‘Do I believe we can change racial inequity?’ This question was posed during a Race Power, Privilege Workshop: Tools and Strategies for Advancing Racial Equity training I attended last week. Everyone who attended worked in an organization or city/county department that provides services to the community in some form or fashion. Now, I personally don’t believe “We the people” can but I’ll explain why.
I consider myself an optimist/realist. I am one who believes in justice and fairness. I believe that if someone is hardworking, reliable, dependable, has a strong work ethic, has ample qualifications, and follows through to ensure that the task is completed, then that person should be hired and appropriately compensated. Whatever that person’s race, gender, ethnicity or sexual preference may be. But I understand the way the world works and the reality is the way I think is not the way the majority of folks who are in positions of hiring think.
If someone goes to a bank and applies for a loan and has adequate credit, verifiable income, steady work history, and can produce any other documents the bank requires, then that person should be approved and given a loan with a reasonable interest rate. If someone comes into contact with the police or finds themselves in front of a judge, that persons race, gender, ethnicity or sexual preference should not be a determining factor in the treatment they receive. But…. we all know that what should be and what is happens to play out very different in the world that we live in.
Structurally this country is flawed. The foundation is morally bankrupt. We see it in the infrastructure in every state and city government. For example, a local government decides to cut funding for public transit to address a budget shortfall. Who do you think this is going to effect the most? Let’s talk about decent affordable housing, quality healthcare, good schools, the areas banks choose to open and who they are going to lend to, where corporations choose to open up grocery stores: these are all critical needs of a community but the problem is race and class play a huge factor when these decisions are being made. And the sad reality is that communities of color are the ones most impacted. How can a community be expected to prosper when there are fewer banks, little access to credit for homes and businesses, and longer, more expensive commutes to get to jobs?
And who makes these decisions?
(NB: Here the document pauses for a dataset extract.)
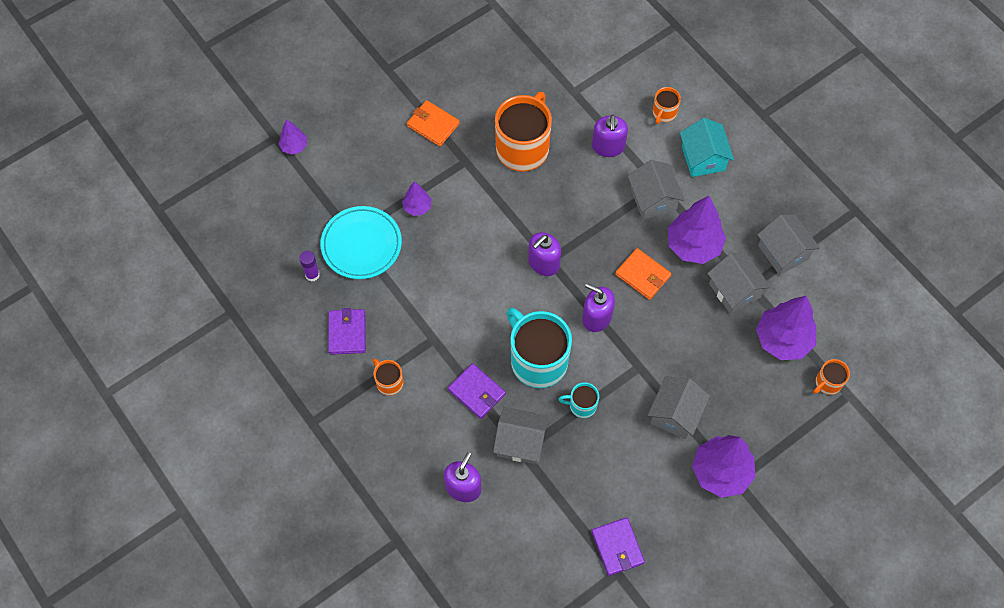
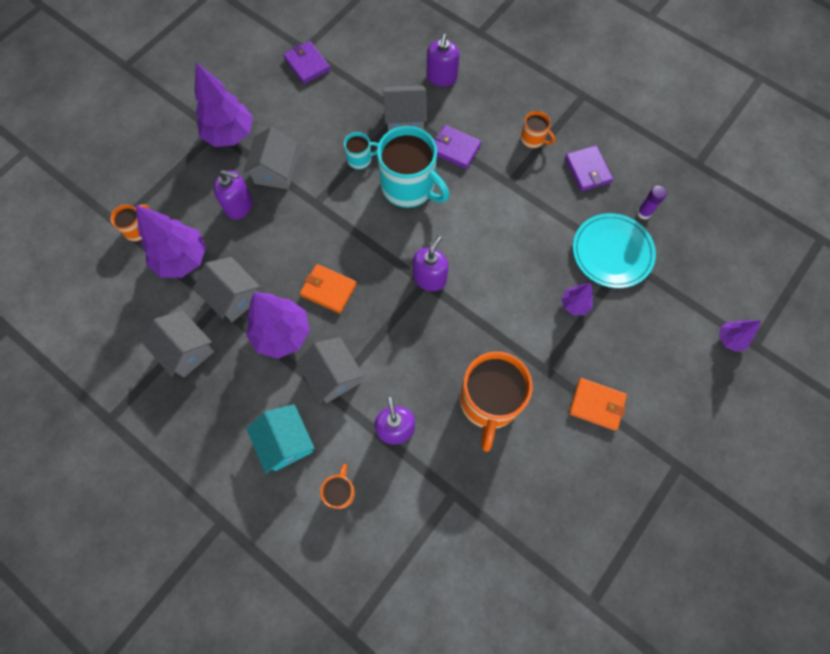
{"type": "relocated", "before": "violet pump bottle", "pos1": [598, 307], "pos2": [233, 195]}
Folks who think like me? NO! Sadly the folks who are in positions to make these decisions, the ones who sit on boards, who enact laws, who draft policies, these folks are just not concerned with the needs of folks of color. And the sooner that we all acknowledge this the better! Because then we can begin the real work of making change. Will this ever happen? Hmm… probably not on the level that it needs to be done. And I say this because racial inequity is truly ingrained in the fabric of this country. And it would have to be attacked on multiple levels starting at the federal level and I don’t see that happening. But what we can do is begin looking at each community based organization, each state/city/county department and finding the areas where there is structural racial inequities and start doing what needs to be done: from the top down.